Sind Lehrer bei Interpretationen zu steif?
Klar, in Mathe heißt die einzig richtige Antwort auf 5+3 = 8. Aber mir kommt es so vor, als würden oft auch Deutschlehrer (oder andere Lehrer, bei denen man etwas interpretieren muss) eine "einzig richtige" Antwort sehen, was ich nicht gut finde.
Zum Beispiel wenn in einer Kurzgeschichte steht: "Sie sah ihn erwartungsvoll an. Er schwieg". Man selbst interpretiert, dass er ihr einfach nichts zu sagen hat, weil er nichts von ihr will, aber der Lehrer streicht das als Falsch an, weil er selbst der Meinung ist, der Mann aus der Geschichte sei einfach schüchtern. Gilt nur die Meinung vom Lehrer? Muss man dem Lehrer ähneln, um gut zu sein?
Das ärgert mich, obwohl Waldorf nicht mein Vorbild ist.
5 Antworten
Es war immer so und es wird immer so bleiben: Selbst wenn du deine eigene Analyse / Intention etc.. noch so schlüssig begründest: Letztendlich zählt die allein selig machende Weisheit des Lehrers. BASTA !! Ich kenne nur sehr wenige Deutschlehrer (wie mich), die die Ansicht des / der Schreibenden gelten lassen, selbst wenn sie konträr von der des Unterrichtenden abweicht.
Man mag mir widersprechen. Nur dies: Meine Erfahrung basiert auf vier Jahrzehnten Unterricht am Gymnasium.
Bis zum Alter von 69 (!) Jahren führte ich 42 Jahre lang ganze Schüler-Generationen zum Deutsch-(und Sport)-Abi
Leider sind es gerade die jüngeren Lehrer, die stur ihre Meinung durchsetzen wollen (außer wenn es um das Benehmen der Schüler geht...Da lassen sie alles durchgehen). Positive Ausnahmen habe ich bisher nur einmal erlebt, das ist aber in Chemie, also einer Naturwissenschaft
Ich habe zwölf Jahre lang Referendare ausgebildet und bin / war erschüttert, wie scharf diese unerfahrenen, jungen Spunde sind... : - (((
Menschlichkeit, Freundlichkeit ?! Fehlanzeige - natürlich mit diversen Ausnahmen !!!
Unser Deutschlehrer ist genauso. In einem Gedicht ging es einmal um Paläste, verlassene Gärten und Mamorstatuen. Fast alle haben sich auf den Orient bezogen und unser Deutschlehrer meinte, dass es auf jeden Fall um Italien geht, weil da so viel Mamor abgebaut werde.

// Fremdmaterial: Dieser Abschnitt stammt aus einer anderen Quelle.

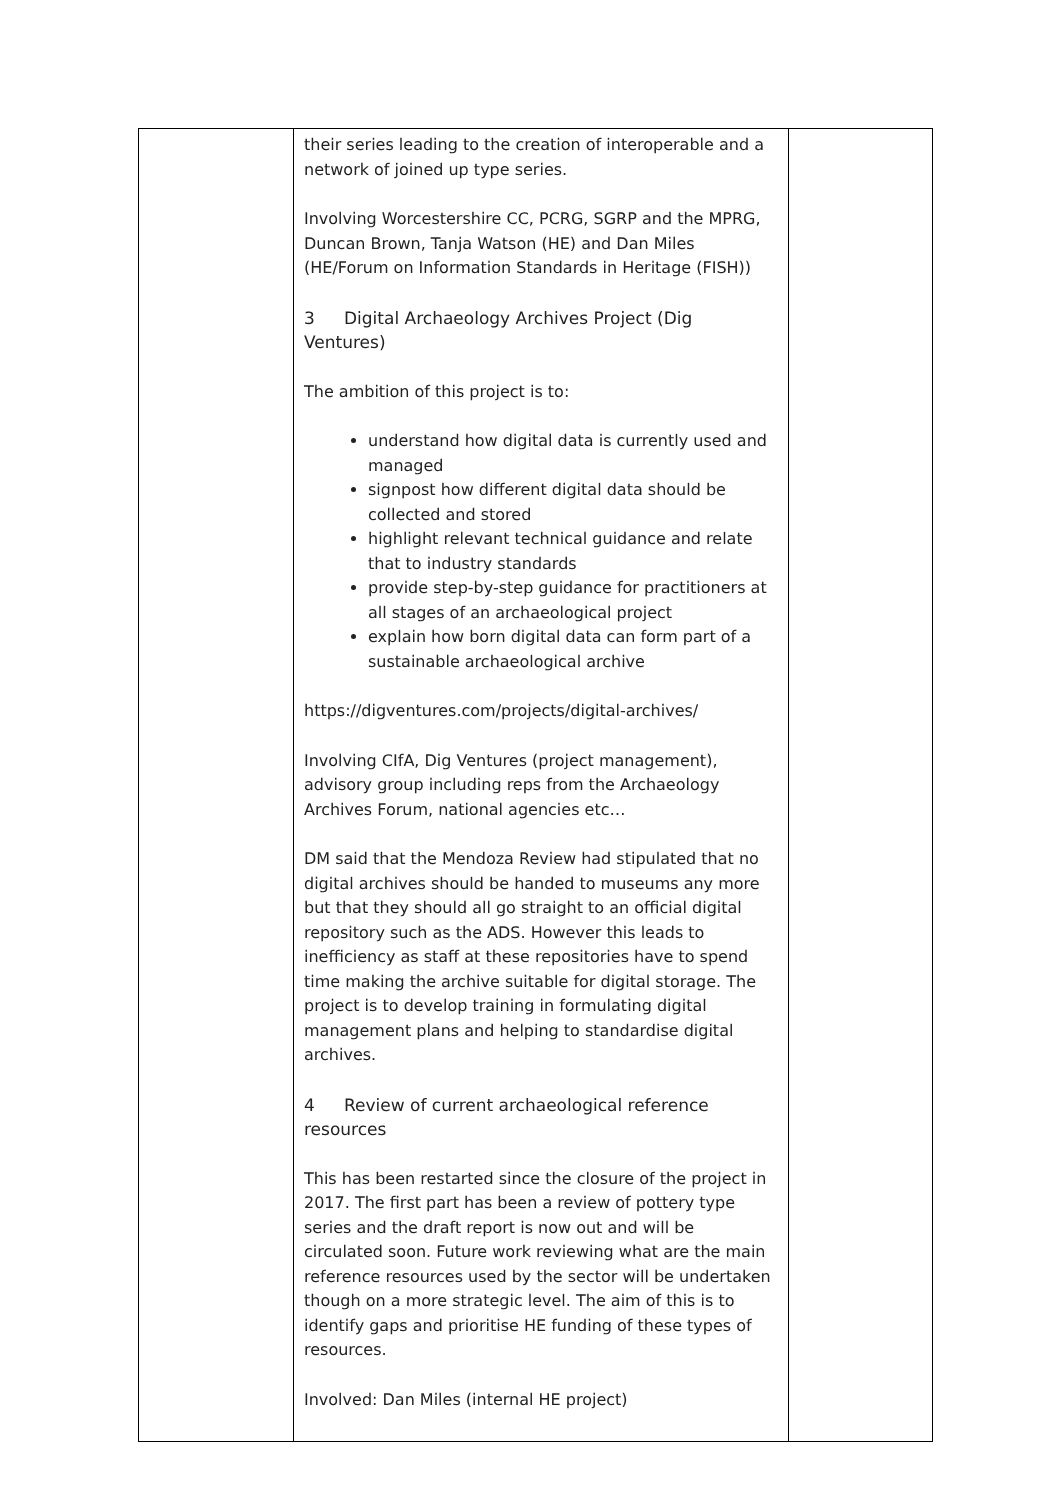| | their series leading to the creation of interoperable and a network of joined up type series. Involving Worcestershire CC, PCRG, SGRP and the MPRG, Duncan Brown, Tanja Watson (HE) and Dan Miles (HE/Forum on Information Standards in Heritage (FISH)) 3 Digital Archaeology Archives Project (Dig Ventures) The ambition of this project is to: understand how digital data is currently used and managed signpost how different digital data should be collected and stored highlight relevant technical guidance and relate that to industry standards provide step-by-step guidance for practitioners at all stages of an archaeological project explain how born digital data can form part of a sustainable archaeological archive https://digventures.com/projects/digital-archives/ Involving CIfA, Dig Ventures (project management), advisory group including reps from the Archaeology Archives Forum, national agencies etc… DM said that the Mendoza Review had stipulated that no digital archives should be handed to museums any more but that they should all go straight to an official digital repository such as the ADS. However this leads to inefficiency as staff at these repositories have to spend time making the archive suitable for digital storage. The project is to develop training in formulating digital management plans and helping to standardise digital archives. 4 Review of current archaeological reference resources This has been restarted since the closure of the project in 2017. The first part has been a review of pottery type series and the draft report is now out and will be circulated soon. Future work reviewing what are the main reference resources used by the sector will be undertaken though on a more strategic level. The aim of this is to identify gaps and prioritise HE funding of these types of resources. Involved: Dan Miles (internal HE project) | |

Deswegen empfehle ich Naturwissenschaften als LKs. Die Benotung ist viel objektiver.
Leider ist es zum Beispiel in Gesellschaftskunde genau das gleiche; man hat eher das Gefühl, man soll die Gedanken der Lehrer lesen als selber wirklich nachzudenken.
Naturwissenschaften sind immer gut
Ich weiß nicht, ob man das verallgemeinern kann, Gina.
Eine kluge Lehrkraft würde da vielleicht nicht "falsch" schreiben, sondern zum Beispiel:
- "Ja, aber vgl. die Zeilen X bis Y, in denen Karlchen vor Schüchternheit errötet und den Mund nicht aufkriegt."
Eine kluge Lehrkraft sollte eine textlich gut begründete Interpretation akzeptieren, auch wenn sie nicht mit der eigenen übereinstimmt. Denn, wie du richtig argumentierst: Deutsch ist nicht Mathe.
Gruß, earnest
Eine gute Lehrkraft akzeptiert sogar gut geschriebene Satire, wenn sie formal stimmig ist und nicht völlig am Thema vorbei geht. Auch wenn es für eine 1 mesietens doch nicht reicht.
Hat ein Klassenkamarad von mir im gk Litaratur mit einem Buch gemacht, dass ihm überhaupt nicht gefallen hat. Lediglich bei dem Satz der in etwa lautete : " Bei einer Zweitauflage sollte der Verleger dem Buch einen Hammer beifügen, damit sich der leser schon vor dem lesen den kopf zerbrechen kan." hat der Lehre etwas mehr rote Tinte für Anmerkungen verwendet.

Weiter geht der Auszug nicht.